On this American Mother’s Day holiday, I see mothering the same way. What more creative, hopeful act is there, than bringing another living being into existence? In this world where it so often feels as though we are experiencing a drought of good sense, kindness and compassion, what more positively defiant act is there, than choosing to mother?

So I take my hat off to mothers everywhere. The mothers who are standing up to corrupt, sexist governments in the Mideast, to mothers in Africa bearing the burden of real drought and debilitating hunger, to homeless mothers on the street corners in cities across the US. And to all of us who refuse to give up hope for our children and for the world. Happy Mother’s Day.

Monday, May 2, 2011

Settling a Score

Verse 31
Tao te Ching

Stephen Mitchell translation

Weapons are the tools of violence;
All decent men detest them.

Weapons are tools of fear;
A decent man will avoid them
except in the direst necessity
and, if compelled, will use them
only with the utmost restraint.
Wholeness is his highest value.
If the wholeness has been shattered,
How can he be content?
His enemies are not demons,
But human beings like himself.
He doesn’t wish them personal harm.
Nor does he rejoice in victory.
How could he rejoice in victory
And delight in the slaughter of men?

He enters a battle gravely,
With sorrow and with great compassion,
As if he were attending a funeral.

Osama bin Laden perpetrated despicable, heinous acts. His evil, hateful influence ended not only American lives, but lives around the world. If death at the hands of another is ever justified, his death fits that description.

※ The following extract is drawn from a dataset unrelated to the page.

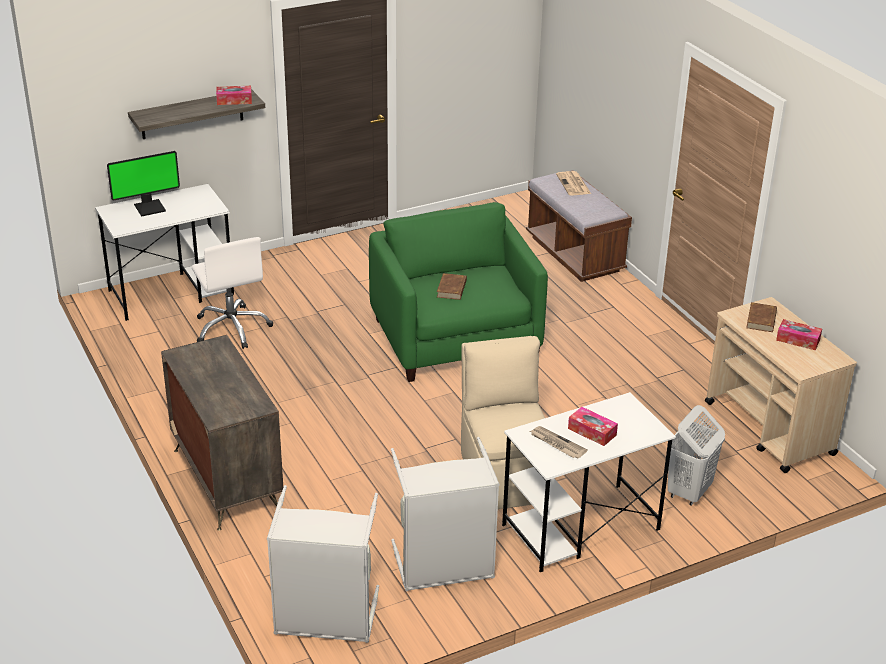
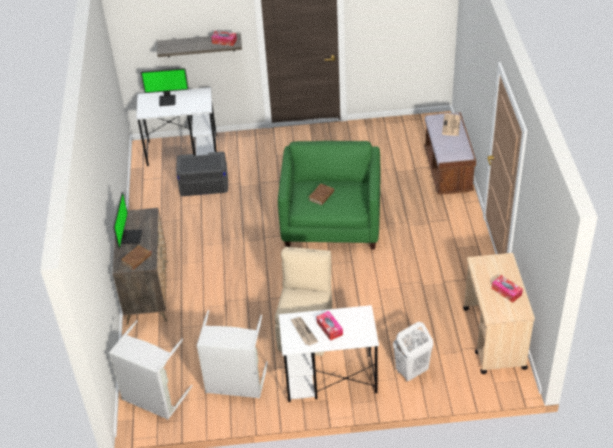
camera: 25 degrees right, 10 degrees up
white office chair [192,237,273,349] -> grey storage box [176,152,228,196]
brown book [746,302,777,332] -> brown book moved to [121,245,152,270]
none -> monitor [113,192,142,249]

But I am troubled by gleeful celebrations of his death. If we sink to the level of Al Queda, whose members reveled in the Trade Towers’ collapse and deaths from bombings around the globe, hasn’t some basic human decency been compromised? Are we any better than they are, in our revelry over bin Laden’s final demise?

The end of a hateful life is the end of a hateful life. But death taken into human hands is a grave matter, and even when it feels justified, it isn’t a time for a party. Rather we should mourn the depths to which human beings are capable of sinking, and pray without ceasing, for global redemption.